- Stored records:
::::

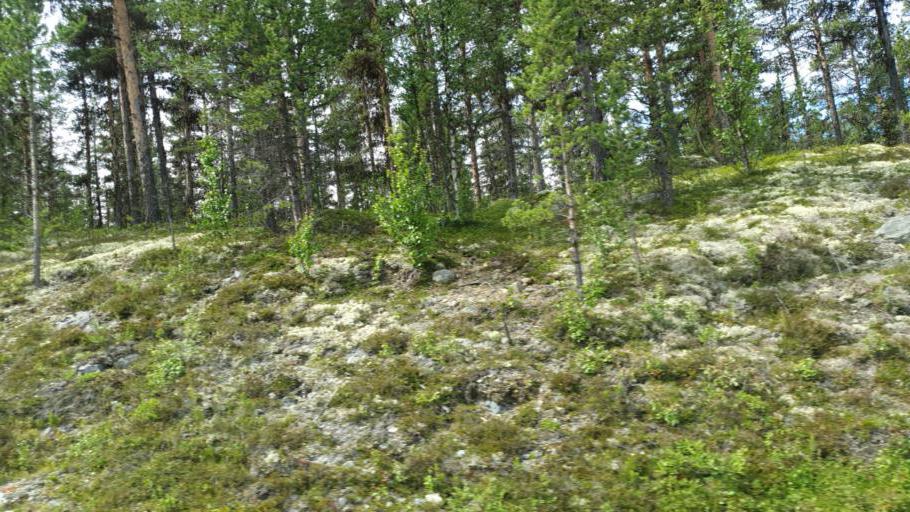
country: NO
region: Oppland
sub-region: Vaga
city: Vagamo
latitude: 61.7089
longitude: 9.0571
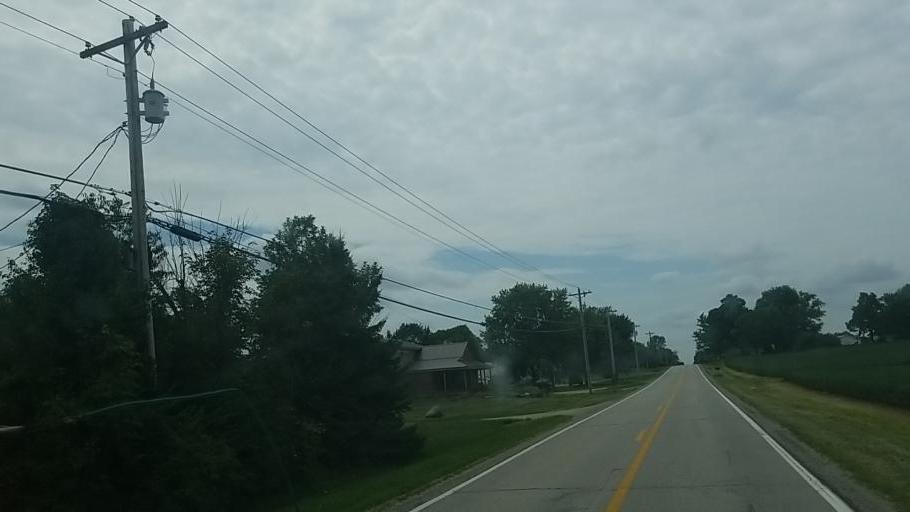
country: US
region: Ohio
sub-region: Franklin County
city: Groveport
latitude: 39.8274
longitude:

::::

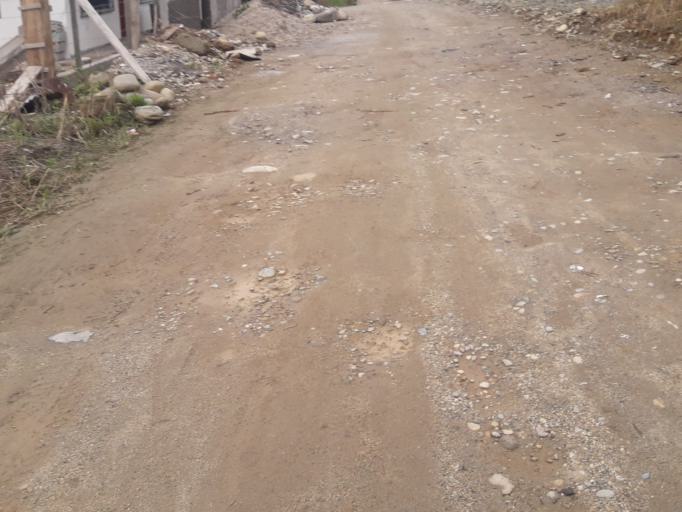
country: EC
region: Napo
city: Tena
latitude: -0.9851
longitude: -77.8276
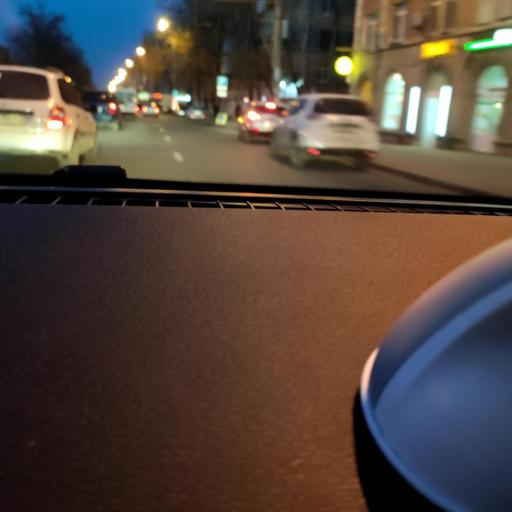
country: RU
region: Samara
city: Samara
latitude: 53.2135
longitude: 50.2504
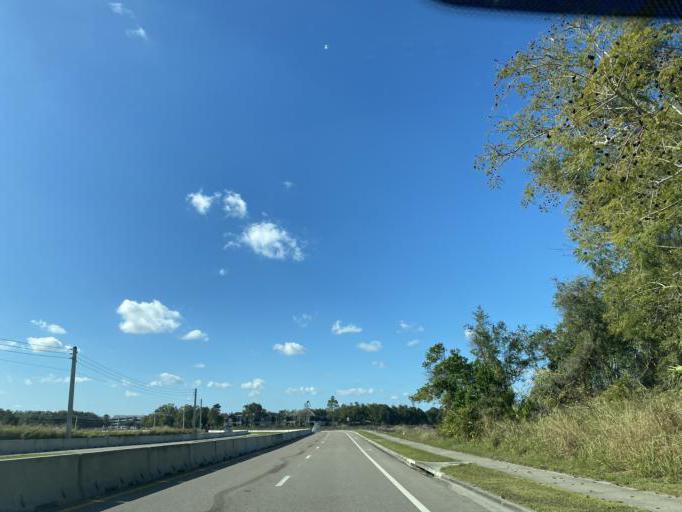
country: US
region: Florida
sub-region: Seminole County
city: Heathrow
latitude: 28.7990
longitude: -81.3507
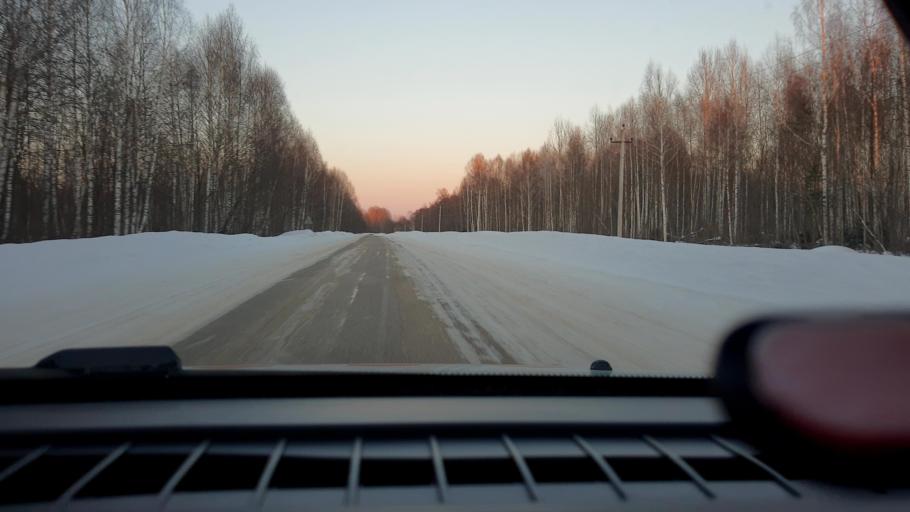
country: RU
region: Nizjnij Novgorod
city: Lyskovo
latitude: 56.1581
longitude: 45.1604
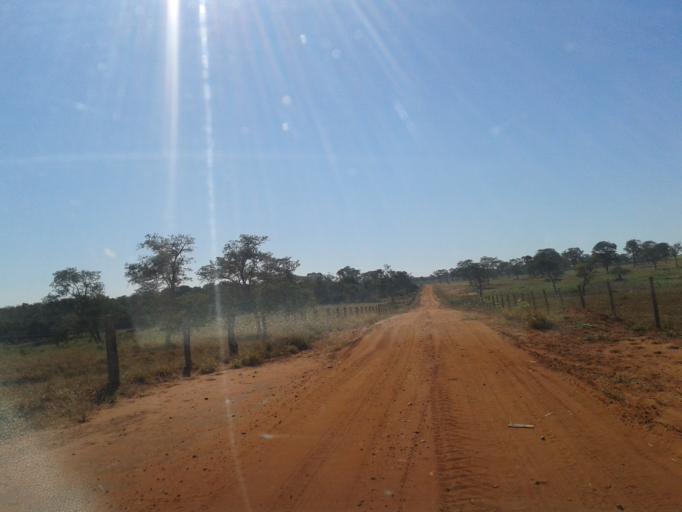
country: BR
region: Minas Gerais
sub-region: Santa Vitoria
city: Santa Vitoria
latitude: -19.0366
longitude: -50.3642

::::

Which lines in the rows above contain the word "longitude"? Pick out and copy each one, treating case as significant.

longitude: 9.0571
longitude:
longitude: -77.8276
longitude: 50.2504
longitude: -81.3507
longitude: 45.1604
longitude: -50.3642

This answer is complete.